Rose Cottage is a Grade II listed building in the South Hams local planning authority area, England. First listed on 11 December 1969. House.
Rose Cottage
- WRENN ID
- frozen-banister-swift
- Grade
- II
- Local Planning Authority
- South Hams
- Country
- England
- Date first listed
- 11 December 1969
- Type
- House
- Source
- Historic England listing
Description
DARTMOUTH
673-1/8/61 CHURCH CLOSE 11-DEC-69 5 ROSE COTTAGE (Formerly listed as: CHURCH CLOSE 5) (Formerly listed as: CHURCH CLOSE 5 AND 7)
II A small house constructed in the early-mid C17, with some C19 modernisation.
MATERIALS: The house is of mixed construction: stone rubble side walls and a smooth rendered timber-framed front. There is a rendered stone chimneystack with clay pots. The roof is slate the windows and door are timber.
PLAN: A single-bay, double-depth plan.
EXTERIOR: The three-storey house has a one-window range. The central windows on each floor have 12-pane sashes with slender glazing bars. The first and second floor windows are set in a canted bay. The doorway to the right contains a C19 six-panel door under a flat-roofed hood with shaped timber brackets. The top two panels of the door are glazed and cast iron door furniture includes a small letterbox, a door knocker and doorknob. The door step is local stone, and to the left is a cast iron boot scraper inset in the wall. There is a slate roof with a rendered left end stack above plain eaves. The house stands in a row between other C17 buildings.
INTERIOR: Not Inspected (2009)
HISTORY: No. 5 Church Close stands opposite the medieval St Saviour's Church, which forms the focus for the New Quay area of Dartmouth. The list description for the church notes that many of the surrounding houses were occupied by merchant families who are commemorated in the church, and that several houses survive with architectural parallels to the C17 carpentry and joinery in the church. The neighbouring house to No. 5 Church Close, Pilot Cottage or No. 7 Church Close has C17 panelling in the hallway.

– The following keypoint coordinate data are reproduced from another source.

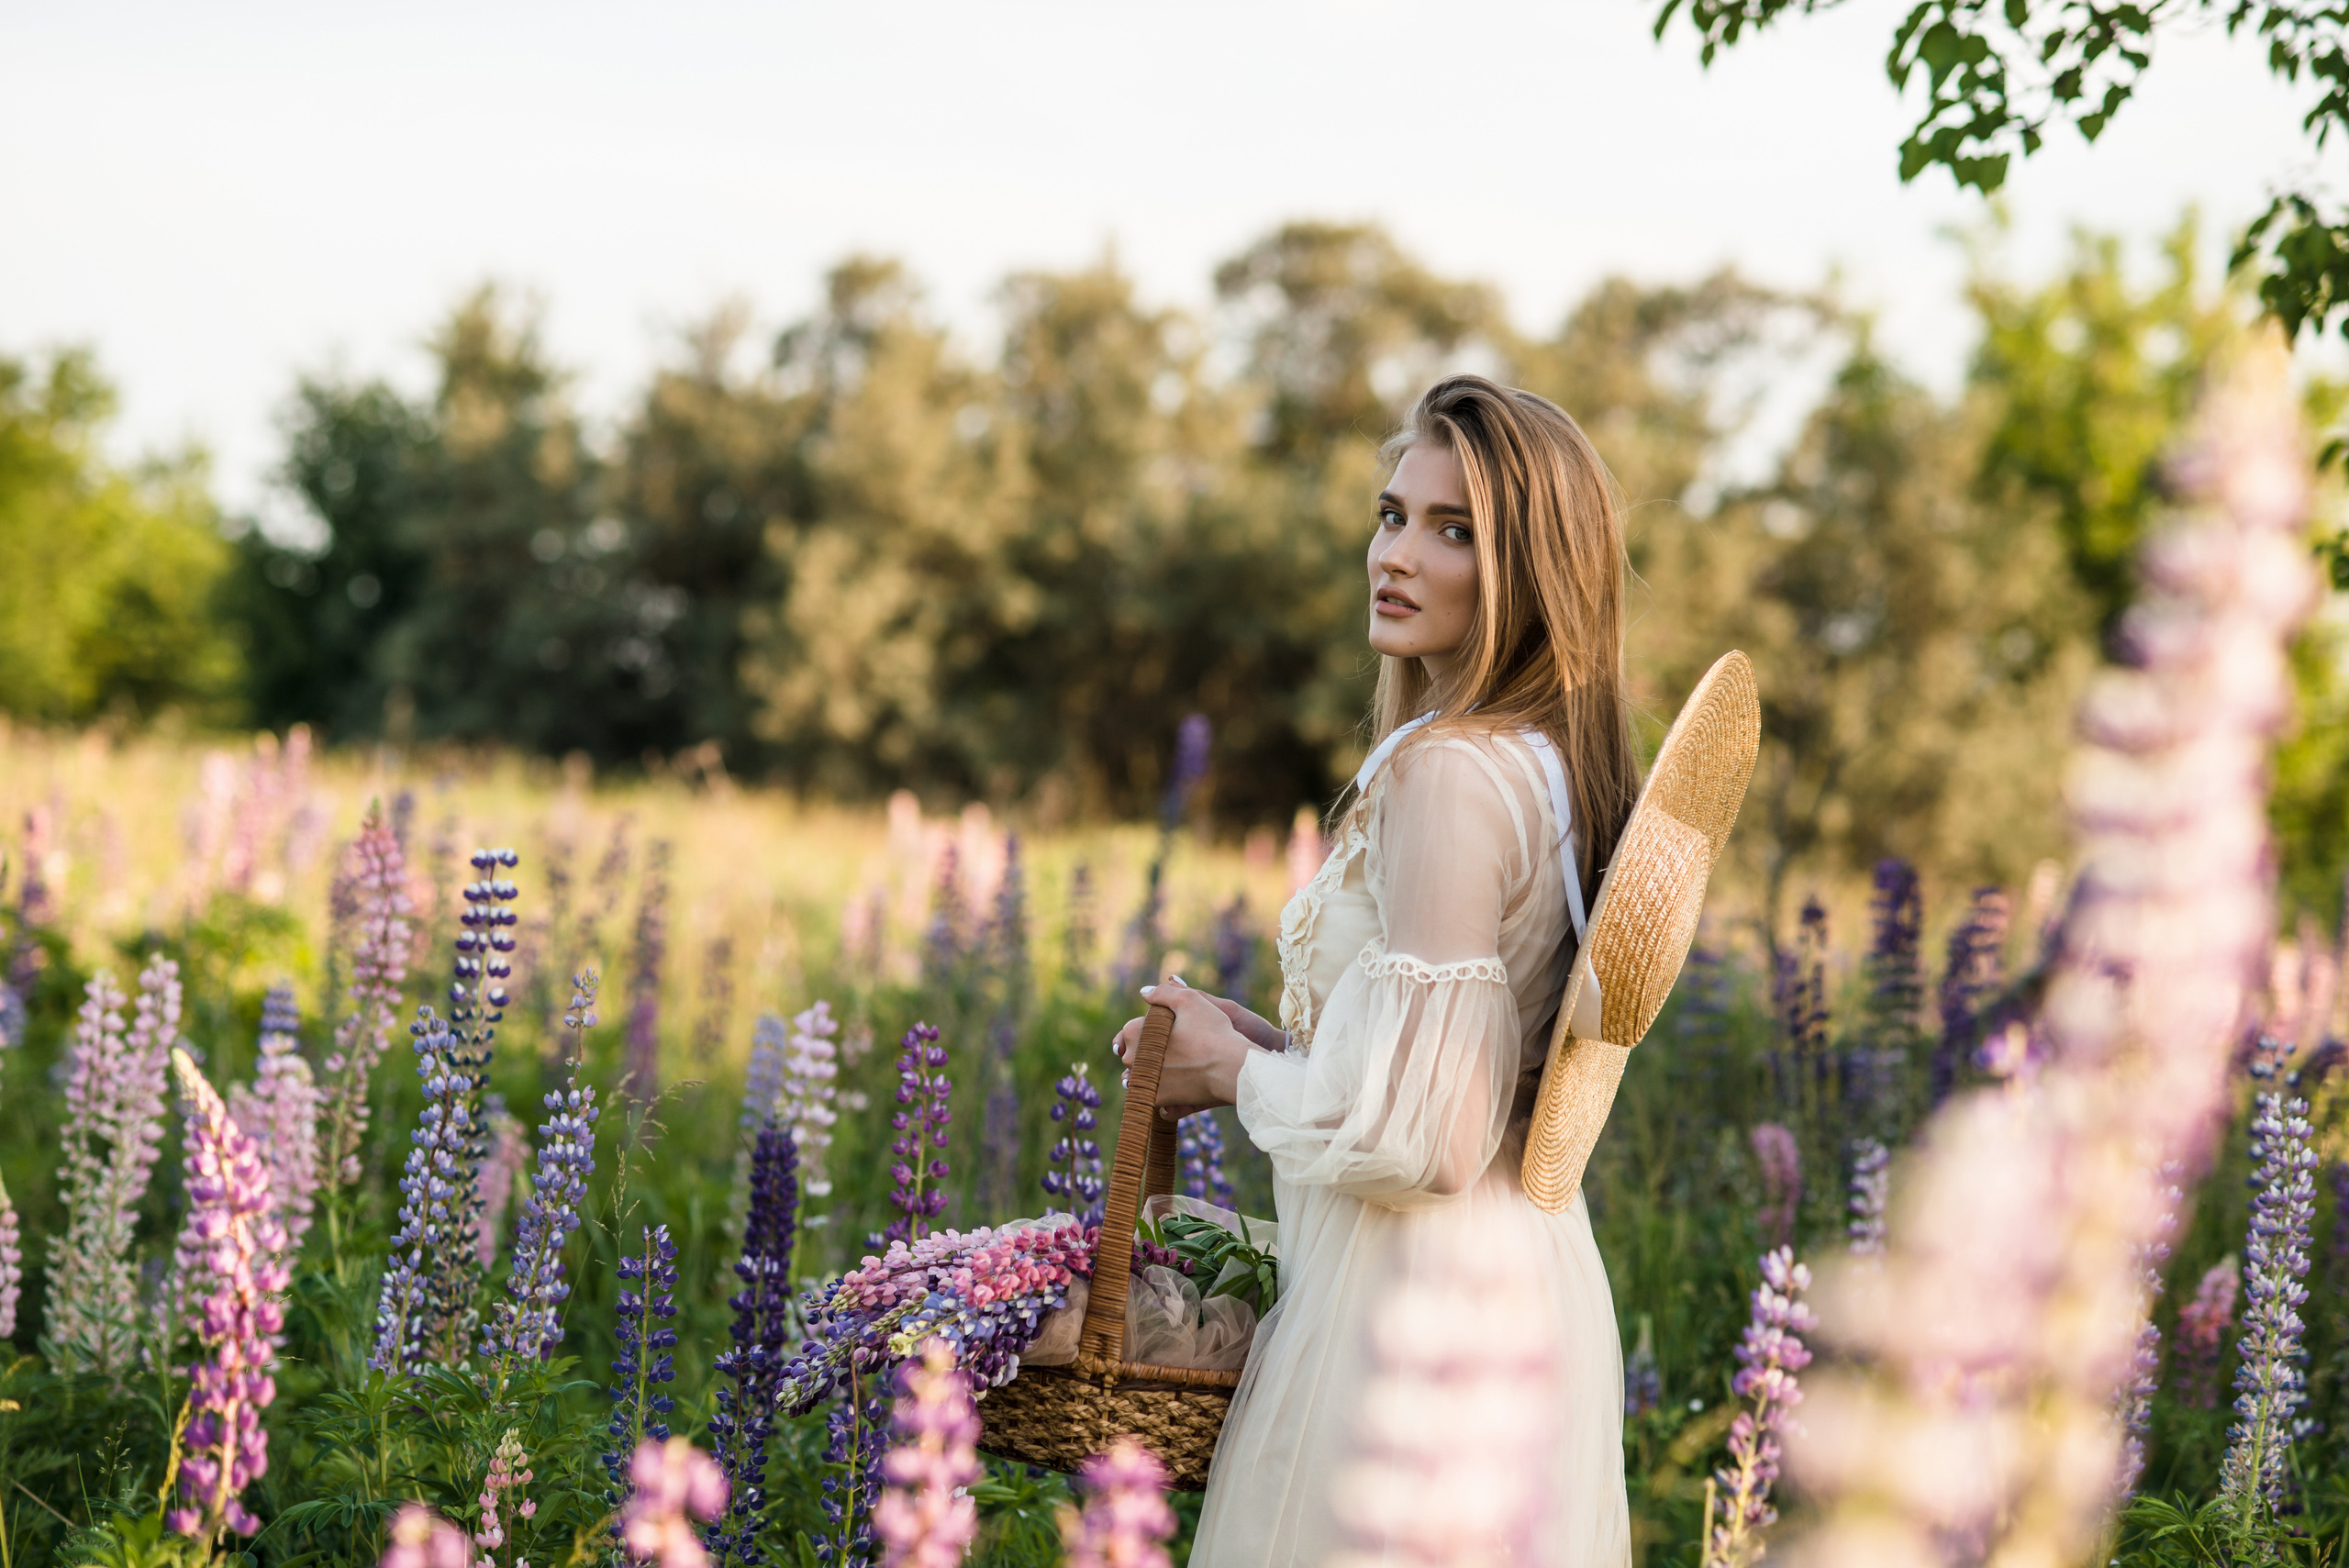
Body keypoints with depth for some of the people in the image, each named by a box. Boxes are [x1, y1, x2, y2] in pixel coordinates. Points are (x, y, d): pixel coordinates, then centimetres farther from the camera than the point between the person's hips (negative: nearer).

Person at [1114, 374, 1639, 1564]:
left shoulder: (1449, 775, -21)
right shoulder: (1553, 765, 8)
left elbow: (1416, 1133, -23)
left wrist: (1236, 1073, -8)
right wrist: (1268, 1040, 12)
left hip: (1416, 1307, -9)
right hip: (1533, 1277, 10)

It is unknown whether such features survive in No. 5, but from external appearances it would seem that the buildings are of a similar date, type and function: C17 merchant houses.
No. 5 Church Close appears to have been modernised in the early/ mid-C19 with new oriel windows and a new front door with hood, plus a cast iron boot scraper. The building is generally shown in its current configuration on the Ordnance Survey map of 1889, although the rear of the property appears to have been reworked over the intervening years.
REASON FOR DESIGNATION
Rose Cottage, No. 5 Church Close is listed at Grade II for the following principal reasons:
- The building remains a characterful C17 house with C19 modifications.